I didn't get to see much of my company -quite a relief there as there's barely any need for me to look like a dork who's trying too hard, which I do, and what's worse I know it but for some odd reason I haven't yet reached the point of quitting.
From time to time it feels like it's the easiest thing ever, to quit. I take off the ring, now hanging looser than it used to when I first put it on my finger (don't be fooled it's not that huge a difference - plus it is borrowed as he clearly stated), I put it on the bedside table and refuse to even look at it. I'm positive I'll give it back first chance I get and let go of that initial stupid romantic thought that having it could mean a thing. It doesn't. If it did the bestower would have had me know. Or would he? Fuck speculations, I could hurl at my own face when I dope out like that.
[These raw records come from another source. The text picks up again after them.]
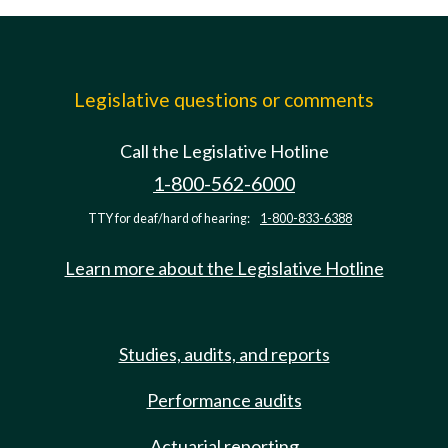
Legislative questions or comments
Call the Legislative Hotline
1-800-562-6000
TTY for deaf/hard of hearing:
1-800-833-6388
Learn more about the Legislative Hotline
Studies, audits, and reports
Performance audits
Actuarial reporting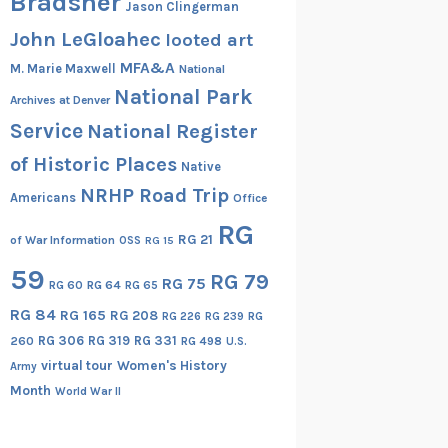
Bradsher
Jason Clingerman
John LeGloahec
looted art
MFA&A
M. Marie Maxwell
National
National Park
Archives at Denver
Service
National Register
of Historic Places
Native
NRHP Road Trip
Americans
Office
RG
RG 21
of War Information
OSS
RG 15
59
RG 79
RG 75
RG 60
RG 64
RG 65
RG 84
RG 165
RG 208
RG
RG 226
RG 239
RG 306
RG 319
RG 331
260
RG 498
U.S.
virtual tour
Women's History
Army
Month
World War II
A few days later it kind of bothers me seeing the thing lie next to my bed, so I put it back on my finger, I wouldn't want it to roll on the floor and get swallowed up by the vacuum cleaner- what will my excuse be if it got lost, better safe on me till I give it back. A few days go by and I find it comfortably settling on my finger again, I spin and roll it with my thumb, check how much looser it got as I Skype, flip records or wash the dishes. And then he's there and I'll say something like "you want it back right?" and he nods no and it still gives me that kind of accord and silly warmth when he tries it on for a while and then takes it off and puts it back on my finger.
Celi says I drive him crazy. I don't see yet but I do, she says, it's only a matter of time, but there are nights like tonight when we've had our time together and got to hug and say our thank you this and thanks for that and kept texting after parting and I come home hungry, sit over the hot plate cooking chicken and lettuce and feel like bawling because physically I miss him too much. And I could refuse his fingers snapping to light my cigarette or deny how sedative his warmth is, a kind of heat that creeps from the knees to my chin when he holds me taking a few seconds too long to let go. And I don't even want to be touched or even talked to by anybody because nothing feels like that silent grip.
I could withdraw all the words he reads or listens to because my mouth is always so big. I could stop thinking oh fucking kiss me already and just act on the thought. But who says those things in reality? The only truth is if you won't kiss me then you can shove your mouth in your ass.